A common way of encountering an overseas patient is through the hospital. In this instance, the hospital may well agree to collect all money due from the patient.
But unless you get your invoice to the correct department/contact in the hospital in a timely manner, it is likely that your fee will not get collected. This then leaves you with the problems of chasing the patient for payment after they have left the UK.
The majority of consultants are likely to have an element of patients who are self-pay and therefore they should have a price list and agreed methods of payment made clear in advance so that the patient is expecting an invoice and is prepared to pay either on the day or shortly afterwards.
When doing this for our clients, we have a variety of methods available to us including taking payment on the day by debit/credit card or, depending upon the requirements of the practice, we can even take money in advance.
When you cannot collect payment on the day, you will need to put in place a system where the patient is chased for payment after an agreed period and then chased on a regular basis until payment is collected.
Depending upon the specialty and type of practice, this is normally by far the largest volume of the invoices and is also the hardest to collect.
This is because most patients do not understand their insurance policy and they believe that all costs are going to be met by their insurer, so when they receive an invoice for the consultant’s element of the treatment, it is an invoice they are not expecting.
From our experience, a lot of patients will ignore the invoice, as they are under the misapprehension it is a copy of what has been sent to the insurer; so unless you follow this up with a phone call, it will just be ignored.
Once they are aware that the invoice is correct, then they may contest this with their insurer, as they believe all costs should be met under the terms of their policy.

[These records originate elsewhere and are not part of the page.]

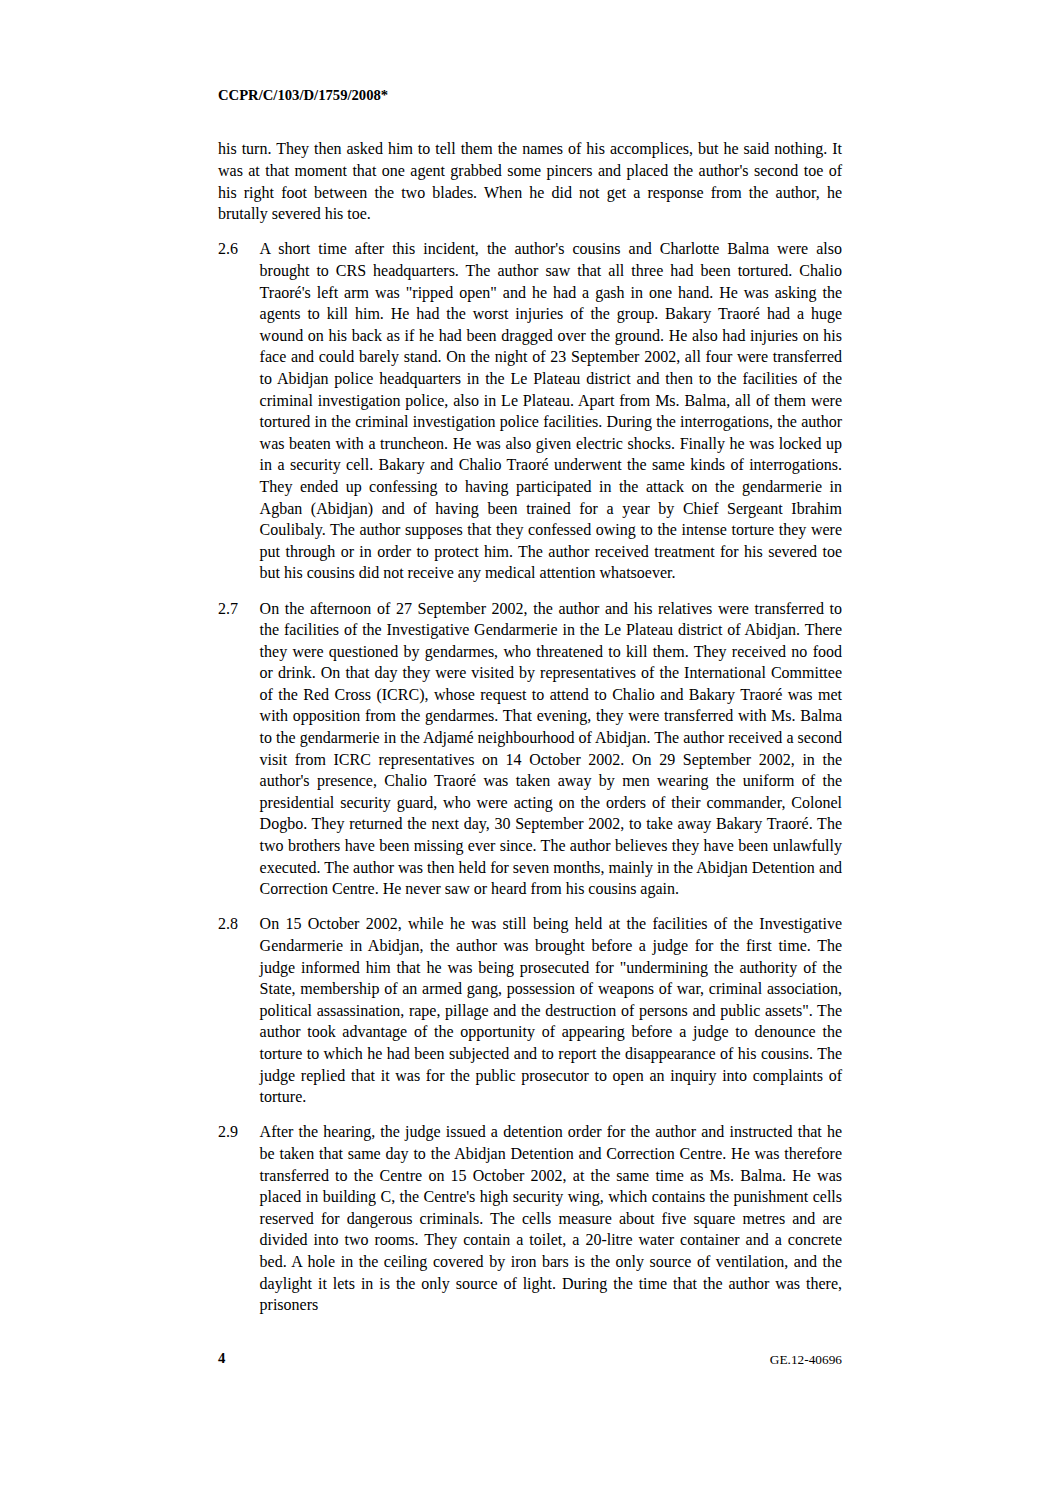CCPR/C/103/D/1759/2008*
his turn. They then asked him to tell them the names of his accomplices, but he said nothing. It was at that moment that one agent grabbed some pincers and placed the author's second toe of his right foot between the two blades. When he did not get a response from the author, he brutally severed his toe.
2.6 A short time after this incident, the author's cousins and Charlotte Balma were also brought to CRS headquarters. The author saw that all three had been tortured. Chalio Traoré's left arm was "ripped open" and he had a gash in one hand. He was asking the agents to kill him. He had the worst injuries of the group. Bakary Traoré had a huge wound on his back as if he had been dragged over the ground. He also had injuries on his face and could barely stand. On the night of 23 September 2002, all four were transferred to Abidjan police headquarters in the Le Plateau district and then to the facilities of the criminal investigation police, also in Le Plateau. Apart from Ms. Balma, all of them were tortured in the criminal investigation police facilities. During the interrogations, the author was beaten with a truncheon. He was also given electric shocks. Finally he was locked up in a security cell. Bakary and Chalio Traoré underwent the same kinds of interrogations. They ended up confessing to having participated in the attack on the gendarmerie in Agban (Abidjan) and of having been trained for a year by Chief Sergeant Ibrahim Coulibaly. The author supposes that they confessed owing to the intense torture they were put through or in order to protect him. The author received treatment for his severed toe but his cousins did not receive any medical attention whatsoever.
2.7 On the afternoon of 27 September 2002, the author and his relatives were transferred to the facilities of the Investigative Gendarmerie in the Le Plateau district of Abidjan. There they were questioned by gendarmes, who threatened to kill them. They received no food or drink. On that day they were visited by representatives of the International Committee of the Red Cross (ICRC), whose request to attend to Chalio and Bakary Traoré was met with opposition from the gendarmes. That evening, they were transferred with Ms. Balma to the gendarmerie in the Adjamé neighbourhood of Abidjan. The author received a second visit from ICRC representatives on 14 October 2002. On 29 September 2002, in the author's presence, Chalio Traoré was taken away by men wearing the uniform of the presidential security guard, who were acting on the orders of their commander, Colonel Dogbo. They returned the next day, 30 September 2002, to take away Bakary Traoré. The two brothers have been missing ever since. The author believes they have been unlawfully executed. The author was then held for seven months, mainly in the Abidjan Detention and Correction Centre. He never saw or heard from his cousins again.
2.8 On 15 October 2002, while he was still being held at the facilities of the Investigative Gendarmerie in Abidjan, the author was brought before a judge for the first time. The judge informed him that he was being prosecuted for "undermining the authority of the State, membership of an armed gang, possession of weapons of war, criminal association, political assassination, rape, pillage and the destruction of persons and public assets". The author took advantage of the opportunity of appearing before a judge to denounce the torture to which he had been subjected and to report the disappearance of his cousins. The judge replied that it was for the public prosecutor to open an inquiry into complaints of torture.
2.9 After the hearing, the judge issued a detention order for the author and instructed that he be taken that same day to the Abidjan Detention and Correction Centre. He was therefore transferred to the Centre on 15 October 2002, at the same time as Ms. Balma. He was placed in building C, the Centre's high security wing, which contains the punishment cells reserved for dangerous criminals. The cells measure about five square metres and are divided into two rooms. They contain a toilet, a 20-litre water container and a concrete bed. A hole in the ceiling covered by iron bars is the only source of ventilation, and the daylight it lets in is the only source of light. During the time that the author was there, prisoners
4
GE.12-40696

A large part of what we do on behalf of our clients is liaise between the insurer and the patient to ensure that it is clear who owes the money.
Once the patient accepts that the money is owed by them and depending upon the amount that they owe, then you need to be able to either take payment immediately or agree payment terms.
I believe that conditions are ripe for continued growth in the selfpay market, so it is likely that the practice will encounter more invoices in this sector. Thus they need to make sure that they have a robust system in place.
The alternative is that you could choose to use a billing company which has the expertise and skillset to remove this burden from your practice.